▸ Work order a: Show every line of the entries below that contains the string "MyGamePlan". Case counts.

▸ Passage to read:
───
1112     // Acquire the gListLock to manipulate g_block_list and 
g_free_list.
1113     // An Oyama-Taura-Yonezawa scheme might be more efficient.
1114     Thread::muxAcquire(&gListLock, "om_alloc(2)");
1115     g_om_population += _BLOCKSIZE-1;
1116     g_om_free_count += _BLOCKSIZE-1;
1117
1118     // Add the new block to the list of extant blocks (g_block_list).
1119     // The very first ObjectMonitor in a block is reserved and 
dedicated.
1120     // It serves as blocklist "next" linkage.
1121     temp[0]._next_om = g_block_list;
1122     // There are lock-free uses of g_block_list so make sure that
1123     // the previous stores happen before we update g_block_list.
1124     Atomic::release_store(&g_block_list, temp);
1125
1126     // Add the new string of ObjectMonitors to the global free list
1127     temp[_BLOCKSIZE - 1]._next_om = g_free_list;
1128     g_free_list = temp + 1;
1129     Thread::muxRelease(&gListLock);

So here's the complete "awful" call:

  L291:   // Second we handle LVars.free_list:
  L292:   prepend_list_to_common(new_blk + 1, &new_blk[_BLOCKSIZE - 1], 
_BLOCKSIZE - 1,
  L293:                          &LVars.free_list, &LVars.free_count);

and that call replaces these lines of original code:

1116     g_om_free_count += _BLOCKSIZE-1;
1126     // Add the new string of ObjectMonitors to the global free list
1127     temp[_BLOCKSIZE - 1]._next_om = g_free_list;
1128     g_free_list = temp + 1;


Part of the awfulness is the fact that we allocate ObjectMonitors
in blocks that are chained together on the g_block_list, but that's
a completely different discussion.


> + if (is_MonitorBound_exceeded(Atomic::load(&LVars.population) - 
> Atomic::load(&LVars.free_count))) {
>
>
> Since these are globals, add them to your is_MonitorBound_exceeded 
> functions.

The MonitorBound option is going away in JDK15:

     JDK-8230940 Obsolete MonitorBound
     https://bugs.openjdk.java.net/browse/JDK-8230940

so I'm not really worried about the is_MonitorBound_exceeded()
function. Please let me know if you are okay with that.
───
▸ Work order b: List every distinct identifier beginning with "g_" that appears in the ObjectMonitor code discussion above.

▸ Source records:
───
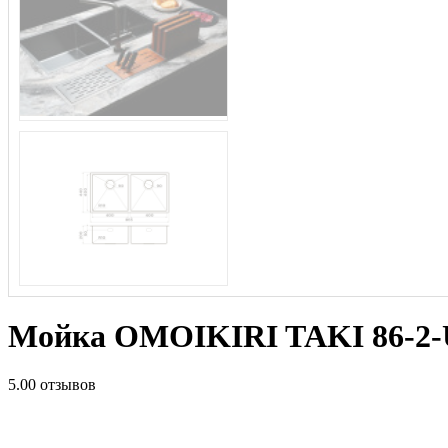
Мойка OMOIKIRI TAKI 86-2-U
5.0
0 отзывов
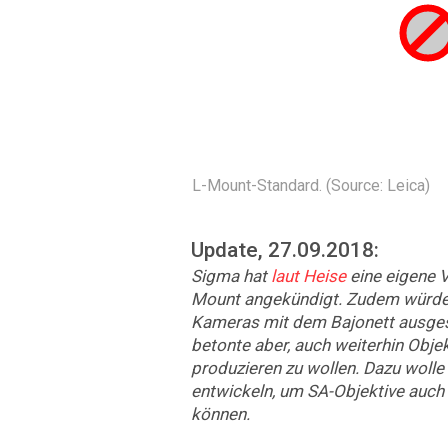
L-Mount-Standard. (Source: Leica)
Update, 27.09.2018:
Sigma hat
laut Heise
eine eigene 
Mount angekündigt. Zudem würden
Kameras mit dem Bajonett ausgest
betonte aber, auch weiterhin Obje
produzieren zu wollen. Dazu woll
entwickeln, um SA-Objektive auch
können.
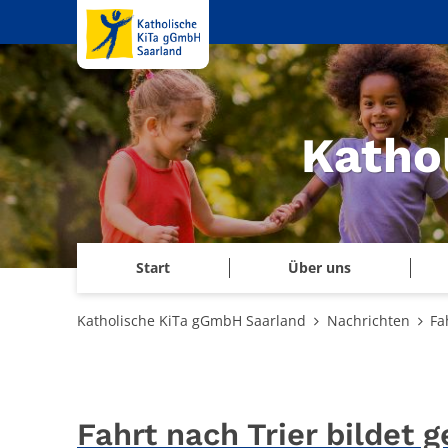
Zum Inhalt springen
Katho
Start
Über uns
Katholische KiTa gGmbH Saarland
Nachrichten
Fa
Fahrt nach Trier bildet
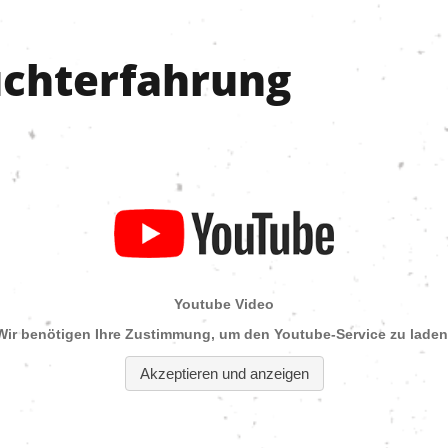
uchterfahrung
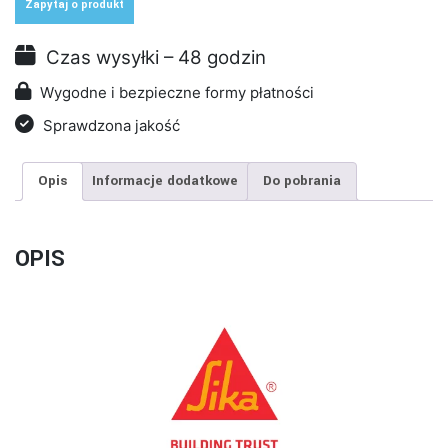
do
Zapytaj o produkt
stosowania
wewnątrz
Czas wysyłki – 48 godzin
pomieszczeń
Wygodne i bezpieczne formy płatności
Sprawdzona jakość
Opis
Informacje dodatkowe
Do pobrania
OPIS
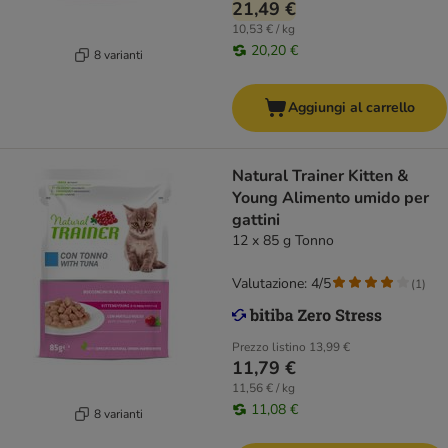
21,49 €
10,53 € / kg
20,20 €
8 varianti
Aggiungi al carrello
Natural Trainer Kitten &
Young Alimento umido per
gattini
12 x 85 g Tonno
Valutazione: 4/5
(
1
)
Prezzo listino
13,99 €
11,79 €
11,56 € / kg
11,08 €
8 varianti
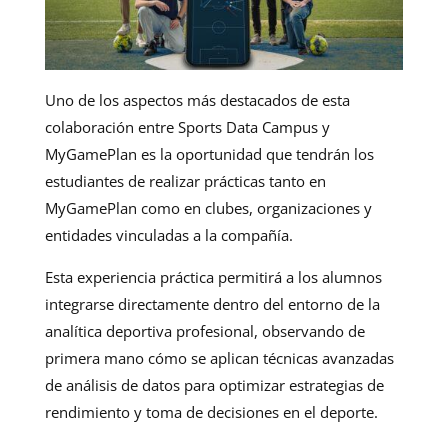
Uno de los aspectos más destacados de esta
colaboración entre Sports Data Campus y
MyGamePlan es la oportunidad que tendrán los
estudiantes de realizar prácticas tanto en
MyGamePlan como en clubes, organizaciones y
entidades vinculadas a la compañía.
Esta experiencia práctica permitirá a los alumnos
integrarse directamente dentro del entorno de la
analítica deportiva profesional, observando de
primera mano cómo se aplican técnicas avanzadas
de análisis de datos para optimizar estrategias de
rendimiento y toma de decisiones en el deporte.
───
▸ Your solution a:
MyGamePlan es la oportunidad que tendrán los
MyGamePlan como en clubes, organizaciones y

▸ Your solution b: g_block_list, g_free_list, g_om_population, g_om_free_count